Mi madre, diabética desde hace años e insulinodependiente, lleva un tiempo calentándome la cabeza para que escriba un artículo apoyando la política de la Junta de experimentar con células madre y condene sin paliativos la mojigatería del Gobierno central, que se opone a los progresos de la medicina en dicho campo retrasando más y más el día en que por fin no tenga que pincharse el abdomen una vez por la mañana y otra por la tarde, antes de las comidas. Yo siempre respondía a la insistencia de mi madre dándole largas y proponiéndole que escribiese ella misma una carta a cualquier periódico en que explicase su coyuntura y qué le parecía esta diatriba entre políticos de la que dependía la mejora de su sangre; pero ella no, volvía a repetirme que el escritor era yo, que yo sabía expresar mejor lo que había que decir, además contaba con un espacio de opinión en un medio serio que podía servirme de tronera y desde donde, quién sabe, tal vez algún dardo alcanzase su blanco. Mi madre habita un mundo privado que sólo a veces colinda con el de los demás, y sigue creyéndose de veras que lo que yo escriba aquí puede hacer cambiar de idea a un presidente de autonomía o servirle de aliento en momentos de flaqueza, en vez de acabar en la papelera en que tiene que acabar, de donde pasará a la trituradora en que mi protesta, la diabetes de mi madre y la sintaxis de mis líneas quedarán convertidas en una pasta gris, sobre la que se imprimirán las protestas de mañana. Que a su vez servirán de pasta a las protestas de pasado mañana gracias al atento servicio de las mismas máquinas de reciclaje, etcétera.

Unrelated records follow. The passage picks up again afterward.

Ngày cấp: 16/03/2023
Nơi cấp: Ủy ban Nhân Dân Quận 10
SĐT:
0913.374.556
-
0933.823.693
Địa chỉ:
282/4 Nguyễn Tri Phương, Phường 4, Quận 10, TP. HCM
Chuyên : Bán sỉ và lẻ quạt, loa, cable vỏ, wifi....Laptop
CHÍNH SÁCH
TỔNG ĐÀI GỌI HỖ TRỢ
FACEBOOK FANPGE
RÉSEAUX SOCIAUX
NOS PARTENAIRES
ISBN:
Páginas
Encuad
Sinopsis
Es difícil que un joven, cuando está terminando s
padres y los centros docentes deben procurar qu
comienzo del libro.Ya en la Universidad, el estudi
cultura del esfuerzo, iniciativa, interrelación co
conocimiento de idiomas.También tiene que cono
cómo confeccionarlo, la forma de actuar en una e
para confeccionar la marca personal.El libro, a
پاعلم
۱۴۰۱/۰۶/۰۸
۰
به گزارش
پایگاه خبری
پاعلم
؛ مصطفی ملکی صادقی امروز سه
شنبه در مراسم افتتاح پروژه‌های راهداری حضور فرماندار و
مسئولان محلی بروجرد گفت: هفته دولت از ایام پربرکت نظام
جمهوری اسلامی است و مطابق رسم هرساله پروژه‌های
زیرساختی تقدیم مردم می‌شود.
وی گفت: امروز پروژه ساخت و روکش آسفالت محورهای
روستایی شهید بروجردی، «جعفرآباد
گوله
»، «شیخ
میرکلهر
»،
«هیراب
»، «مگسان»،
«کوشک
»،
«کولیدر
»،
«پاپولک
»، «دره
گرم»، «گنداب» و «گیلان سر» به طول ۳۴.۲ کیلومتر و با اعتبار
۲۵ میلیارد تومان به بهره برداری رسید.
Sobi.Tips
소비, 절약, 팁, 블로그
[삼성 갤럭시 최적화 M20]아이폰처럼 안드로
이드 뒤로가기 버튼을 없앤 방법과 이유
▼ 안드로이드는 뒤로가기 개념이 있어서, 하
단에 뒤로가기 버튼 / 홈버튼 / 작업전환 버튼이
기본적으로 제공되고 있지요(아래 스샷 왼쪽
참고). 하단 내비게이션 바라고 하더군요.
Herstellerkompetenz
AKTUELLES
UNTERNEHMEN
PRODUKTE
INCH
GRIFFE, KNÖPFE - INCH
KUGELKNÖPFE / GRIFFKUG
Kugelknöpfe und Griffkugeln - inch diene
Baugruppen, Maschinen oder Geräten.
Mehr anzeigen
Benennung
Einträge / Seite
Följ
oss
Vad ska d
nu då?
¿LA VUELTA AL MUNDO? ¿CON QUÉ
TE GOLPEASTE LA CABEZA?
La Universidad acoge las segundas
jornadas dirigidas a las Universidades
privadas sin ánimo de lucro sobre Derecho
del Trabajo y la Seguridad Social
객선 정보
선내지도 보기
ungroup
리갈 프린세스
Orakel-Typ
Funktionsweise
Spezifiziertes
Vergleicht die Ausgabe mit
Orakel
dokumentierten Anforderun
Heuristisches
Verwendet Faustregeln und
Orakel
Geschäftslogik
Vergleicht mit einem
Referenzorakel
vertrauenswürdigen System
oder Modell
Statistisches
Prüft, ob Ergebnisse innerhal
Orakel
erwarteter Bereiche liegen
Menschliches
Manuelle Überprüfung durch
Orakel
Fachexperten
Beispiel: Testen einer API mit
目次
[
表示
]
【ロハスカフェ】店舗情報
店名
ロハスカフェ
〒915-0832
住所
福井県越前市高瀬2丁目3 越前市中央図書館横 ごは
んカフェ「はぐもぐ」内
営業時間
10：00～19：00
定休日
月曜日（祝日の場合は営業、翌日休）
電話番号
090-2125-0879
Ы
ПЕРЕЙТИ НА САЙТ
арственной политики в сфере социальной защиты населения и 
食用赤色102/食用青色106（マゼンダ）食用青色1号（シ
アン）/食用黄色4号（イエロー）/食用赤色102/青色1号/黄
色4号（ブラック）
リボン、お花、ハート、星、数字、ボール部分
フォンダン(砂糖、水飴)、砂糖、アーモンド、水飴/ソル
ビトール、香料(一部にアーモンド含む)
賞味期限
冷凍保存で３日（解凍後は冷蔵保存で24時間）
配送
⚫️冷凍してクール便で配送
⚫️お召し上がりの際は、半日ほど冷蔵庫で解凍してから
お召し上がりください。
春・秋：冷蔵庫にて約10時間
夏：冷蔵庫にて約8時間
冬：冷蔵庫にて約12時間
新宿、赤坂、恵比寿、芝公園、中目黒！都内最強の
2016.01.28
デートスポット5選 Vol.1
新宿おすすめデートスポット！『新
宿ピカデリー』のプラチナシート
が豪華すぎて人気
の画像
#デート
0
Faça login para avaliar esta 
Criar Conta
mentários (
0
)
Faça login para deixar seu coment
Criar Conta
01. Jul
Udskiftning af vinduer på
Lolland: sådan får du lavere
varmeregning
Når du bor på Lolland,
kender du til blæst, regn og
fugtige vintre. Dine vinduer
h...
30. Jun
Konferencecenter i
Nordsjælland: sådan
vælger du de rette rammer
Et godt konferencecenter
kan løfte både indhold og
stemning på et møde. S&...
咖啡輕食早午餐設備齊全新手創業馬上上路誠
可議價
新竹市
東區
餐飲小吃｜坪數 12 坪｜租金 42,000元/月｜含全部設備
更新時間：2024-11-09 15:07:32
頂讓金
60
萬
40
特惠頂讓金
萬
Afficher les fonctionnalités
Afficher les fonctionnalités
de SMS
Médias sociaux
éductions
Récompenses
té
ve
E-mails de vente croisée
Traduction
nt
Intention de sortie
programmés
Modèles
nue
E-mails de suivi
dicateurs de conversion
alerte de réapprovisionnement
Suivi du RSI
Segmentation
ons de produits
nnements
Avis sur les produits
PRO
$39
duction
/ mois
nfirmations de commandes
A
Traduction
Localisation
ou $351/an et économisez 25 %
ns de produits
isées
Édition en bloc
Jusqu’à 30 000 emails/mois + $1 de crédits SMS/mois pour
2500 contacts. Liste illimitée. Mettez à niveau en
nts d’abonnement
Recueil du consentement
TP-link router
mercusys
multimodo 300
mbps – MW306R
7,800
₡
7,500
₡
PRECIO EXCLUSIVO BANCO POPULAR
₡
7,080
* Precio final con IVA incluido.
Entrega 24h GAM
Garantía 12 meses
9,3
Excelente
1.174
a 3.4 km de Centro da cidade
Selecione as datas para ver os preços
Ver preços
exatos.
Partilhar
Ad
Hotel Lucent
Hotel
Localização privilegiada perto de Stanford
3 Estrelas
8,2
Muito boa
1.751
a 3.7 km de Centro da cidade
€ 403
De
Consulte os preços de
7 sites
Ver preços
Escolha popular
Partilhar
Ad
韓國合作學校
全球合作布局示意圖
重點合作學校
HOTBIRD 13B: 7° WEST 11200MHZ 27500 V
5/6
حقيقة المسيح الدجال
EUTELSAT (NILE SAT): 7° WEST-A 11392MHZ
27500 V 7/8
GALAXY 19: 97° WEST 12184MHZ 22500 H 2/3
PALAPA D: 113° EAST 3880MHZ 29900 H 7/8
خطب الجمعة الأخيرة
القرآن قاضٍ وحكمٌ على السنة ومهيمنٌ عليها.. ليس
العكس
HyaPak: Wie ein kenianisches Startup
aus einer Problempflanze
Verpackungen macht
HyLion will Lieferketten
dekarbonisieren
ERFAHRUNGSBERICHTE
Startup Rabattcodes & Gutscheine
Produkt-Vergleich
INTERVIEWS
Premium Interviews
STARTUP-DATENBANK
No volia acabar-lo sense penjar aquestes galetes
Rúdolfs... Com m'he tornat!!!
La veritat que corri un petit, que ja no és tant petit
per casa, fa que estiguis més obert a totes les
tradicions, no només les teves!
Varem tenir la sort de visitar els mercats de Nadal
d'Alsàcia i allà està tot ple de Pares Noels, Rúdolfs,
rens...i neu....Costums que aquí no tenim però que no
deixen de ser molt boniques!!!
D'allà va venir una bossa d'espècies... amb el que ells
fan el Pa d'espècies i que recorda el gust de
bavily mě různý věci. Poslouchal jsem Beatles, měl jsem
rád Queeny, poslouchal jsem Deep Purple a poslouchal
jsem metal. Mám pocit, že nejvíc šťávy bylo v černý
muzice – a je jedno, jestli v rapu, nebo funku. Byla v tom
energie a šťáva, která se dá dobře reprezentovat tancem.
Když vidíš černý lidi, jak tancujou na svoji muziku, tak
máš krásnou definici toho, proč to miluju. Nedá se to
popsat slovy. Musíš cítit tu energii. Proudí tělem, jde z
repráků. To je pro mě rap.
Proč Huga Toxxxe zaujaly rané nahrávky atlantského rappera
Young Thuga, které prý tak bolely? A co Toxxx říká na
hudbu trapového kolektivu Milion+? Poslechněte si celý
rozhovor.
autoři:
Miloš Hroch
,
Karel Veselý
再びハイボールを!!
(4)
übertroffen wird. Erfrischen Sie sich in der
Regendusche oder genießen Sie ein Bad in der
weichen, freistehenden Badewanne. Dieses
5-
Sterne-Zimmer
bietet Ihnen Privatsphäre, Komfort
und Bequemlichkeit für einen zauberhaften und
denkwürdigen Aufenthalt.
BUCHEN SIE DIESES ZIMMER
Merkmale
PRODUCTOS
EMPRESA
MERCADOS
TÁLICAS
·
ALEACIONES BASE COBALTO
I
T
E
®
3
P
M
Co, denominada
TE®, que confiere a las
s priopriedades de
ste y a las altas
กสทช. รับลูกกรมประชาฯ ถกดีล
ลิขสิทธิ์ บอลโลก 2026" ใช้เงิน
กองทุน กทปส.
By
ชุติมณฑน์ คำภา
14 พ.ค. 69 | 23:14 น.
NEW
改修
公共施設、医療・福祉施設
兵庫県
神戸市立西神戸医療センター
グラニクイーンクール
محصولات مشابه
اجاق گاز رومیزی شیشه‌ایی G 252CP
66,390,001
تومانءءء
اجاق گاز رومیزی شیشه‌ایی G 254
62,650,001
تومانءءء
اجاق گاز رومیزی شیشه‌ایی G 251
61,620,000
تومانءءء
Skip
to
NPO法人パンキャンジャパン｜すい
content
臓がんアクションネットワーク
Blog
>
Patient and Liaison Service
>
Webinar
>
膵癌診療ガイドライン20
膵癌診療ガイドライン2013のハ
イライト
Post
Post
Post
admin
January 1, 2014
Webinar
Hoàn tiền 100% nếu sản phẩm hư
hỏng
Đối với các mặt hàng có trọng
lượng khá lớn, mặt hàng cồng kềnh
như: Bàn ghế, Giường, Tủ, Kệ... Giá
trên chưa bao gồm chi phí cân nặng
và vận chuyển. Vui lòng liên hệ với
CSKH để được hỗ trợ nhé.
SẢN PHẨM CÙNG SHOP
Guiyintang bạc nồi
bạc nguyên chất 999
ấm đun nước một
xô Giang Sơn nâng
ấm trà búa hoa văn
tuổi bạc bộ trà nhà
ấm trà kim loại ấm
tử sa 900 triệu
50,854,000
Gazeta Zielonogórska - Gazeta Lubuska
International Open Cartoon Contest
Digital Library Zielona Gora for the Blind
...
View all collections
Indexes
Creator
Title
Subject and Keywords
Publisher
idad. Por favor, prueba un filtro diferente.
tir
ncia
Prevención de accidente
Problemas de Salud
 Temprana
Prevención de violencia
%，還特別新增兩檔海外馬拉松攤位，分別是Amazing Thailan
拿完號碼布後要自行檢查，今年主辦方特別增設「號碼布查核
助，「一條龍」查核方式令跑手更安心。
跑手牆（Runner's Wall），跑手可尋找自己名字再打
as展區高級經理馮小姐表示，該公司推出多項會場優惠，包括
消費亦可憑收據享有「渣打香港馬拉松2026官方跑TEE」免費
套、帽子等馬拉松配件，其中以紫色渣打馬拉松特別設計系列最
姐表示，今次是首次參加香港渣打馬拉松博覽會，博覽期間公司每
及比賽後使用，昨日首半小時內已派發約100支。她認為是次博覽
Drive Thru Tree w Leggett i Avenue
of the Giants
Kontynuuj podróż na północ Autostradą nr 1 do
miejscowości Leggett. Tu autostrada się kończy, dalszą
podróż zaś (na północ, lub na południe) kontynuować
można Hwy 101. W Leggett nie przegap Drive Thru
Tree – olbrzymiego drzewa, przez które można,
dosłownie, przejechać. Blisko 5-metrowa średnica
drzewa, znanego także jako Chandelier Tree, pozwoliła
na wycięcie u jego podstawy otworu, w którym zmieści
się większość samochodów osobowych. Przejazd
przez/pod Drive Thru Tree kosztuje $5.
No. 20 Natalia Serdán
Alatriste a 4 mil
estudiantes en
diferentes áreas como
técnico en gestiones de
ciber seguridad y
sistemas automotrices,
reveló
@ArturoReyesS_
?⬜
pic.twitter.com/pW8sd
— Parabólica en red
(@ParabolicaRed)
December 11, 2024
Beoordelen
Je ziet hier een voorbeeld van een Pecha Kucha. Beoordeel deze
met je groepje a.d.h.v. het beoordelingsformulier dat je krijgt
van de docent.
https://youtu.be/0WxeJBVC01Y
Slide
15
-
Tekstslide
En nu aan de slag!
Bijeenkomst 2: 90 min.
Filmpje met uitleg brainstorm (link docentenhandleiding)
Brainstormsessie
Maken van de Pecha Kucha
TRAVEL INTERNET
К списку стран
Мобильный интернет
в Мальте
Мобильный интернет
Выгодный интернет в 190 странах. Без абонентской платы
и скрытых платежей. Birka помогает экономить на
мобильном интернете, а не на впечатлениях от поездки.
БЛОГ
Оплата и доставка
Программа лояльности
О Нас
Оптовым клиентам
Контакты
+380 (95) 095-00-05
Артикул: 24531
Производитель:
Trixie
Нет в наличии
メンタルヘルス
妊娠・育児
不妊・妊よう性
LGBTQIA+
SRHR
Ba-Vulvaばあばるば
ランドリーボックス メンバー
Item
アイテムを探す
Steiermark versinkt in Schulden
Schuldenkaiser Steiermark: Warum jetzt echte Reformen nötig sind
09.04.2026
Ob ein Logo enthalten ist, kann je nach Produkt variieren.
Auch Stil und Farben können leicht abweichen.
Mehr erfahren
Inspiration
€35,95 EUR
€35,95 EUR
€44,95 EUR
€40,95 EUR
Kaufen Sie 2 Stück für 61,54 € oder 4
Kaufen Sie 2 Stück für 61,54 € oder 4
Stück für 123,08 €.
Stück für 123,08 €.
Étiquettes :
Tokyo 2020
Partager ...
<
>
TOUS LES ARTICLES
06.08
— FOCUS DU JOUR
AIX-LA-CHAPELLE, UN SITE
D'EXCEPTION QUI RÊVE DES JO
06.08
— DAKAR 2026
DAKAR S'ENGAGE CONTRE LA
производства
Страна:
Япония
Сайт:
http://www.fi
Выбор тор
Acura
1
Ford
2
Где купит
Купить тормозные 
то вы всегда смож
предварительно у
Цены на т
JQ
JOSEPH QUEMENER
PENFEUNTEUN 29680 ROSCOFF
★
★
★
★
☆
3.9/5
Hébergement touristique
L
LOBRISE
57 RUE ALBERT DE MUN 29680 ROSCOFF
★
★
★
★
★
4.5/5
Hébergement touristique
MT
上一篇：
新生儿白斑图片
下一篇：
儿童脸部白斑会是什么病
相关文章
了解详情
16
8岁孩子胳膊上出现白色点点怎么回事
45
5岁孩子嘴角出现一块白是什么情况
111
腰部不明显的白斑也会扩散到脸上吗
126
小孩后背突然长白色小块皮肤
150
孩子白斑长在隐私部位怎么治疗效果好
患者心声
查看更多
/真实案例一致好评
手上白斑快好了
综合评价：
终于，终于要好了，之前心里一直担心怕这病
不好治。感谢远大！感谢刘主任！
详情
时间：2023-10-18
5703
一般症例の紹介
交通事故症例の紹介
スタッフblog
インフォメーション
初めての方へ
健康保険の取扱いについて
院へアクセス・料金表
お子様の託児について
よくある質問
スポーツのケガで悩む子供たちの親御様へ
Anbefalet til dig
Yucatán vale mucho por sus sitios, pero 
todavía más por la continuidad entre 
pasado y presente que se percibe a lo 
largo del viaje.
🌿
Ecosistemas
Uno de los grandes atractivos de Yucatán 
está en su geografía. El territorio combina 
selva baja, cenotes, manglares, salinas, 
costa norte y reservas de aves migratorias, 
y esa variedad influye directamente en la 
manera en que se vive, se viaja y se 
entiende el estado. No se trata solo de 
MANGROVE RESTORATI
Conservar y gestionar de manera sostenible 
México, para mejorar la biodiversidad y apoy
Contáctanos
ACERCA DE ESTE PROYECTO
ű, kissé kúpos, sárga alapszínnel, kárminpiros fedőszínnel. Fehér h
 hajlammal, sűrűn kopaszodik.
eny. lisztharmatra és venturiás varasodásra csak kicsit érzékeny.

El sentido común, que ya sabemos que es el menos común de los sentidos, aconseja que se aproveche todo ese material genético que permanece arrumbado en las clínicas, en sus urnas de hielo y silencio, para mejorar la vida de otras personas que no viven en urnas, cuya piel es tibia y que además hablan: yo creo que el canje resulta ventajoso. Dicen los acólitos del PP que podrían aportarse muchas objeciones éticas a la utilización de los embriones con el fin de sanar enfermedades, y en ello se escudan para dejar que una millonada de convalecientes se alejen sin solución de un remedio que podría quedarles a la distancia de un brazo, la que tiene que cubrir la mano para alcanzar la mesilla de noche. Me he enterado hace poco de que Chaves, embarcado en la cruzada sanitaria, educativa, científica y de todo lo que sirva para contradecir a Madrid, ha designado una comisión ética (sic) de sabios que tiene por misión determinar hasta qué distancia es posible llegar en la manipulación de los embriones helados sin ofender a la Humanidad, que ya sabemos que es una señora frágil y quisquillosa. No sé qué requisitos son necesarios para formar parte de una comisión de ese tipo y por qué, por ejemplo, no han incluido en ella a mi madre o a cualquier otro diabético al que el asunto le afecte de veras y pueda esgrimir argumentos más sólidos que los que figuran en los libros. El caso es que, a veces, esto de la ética se parece demasiado a un horno microondas, que debería servirnos para mejorar la vida pero sólo ocupa espacio. En serio, no creo que cuatro cigotos momificados en una nevera opongan ningún escrúpulo a que les ofrezcamos un hábitat más cálido y confortable: será como un veraneo.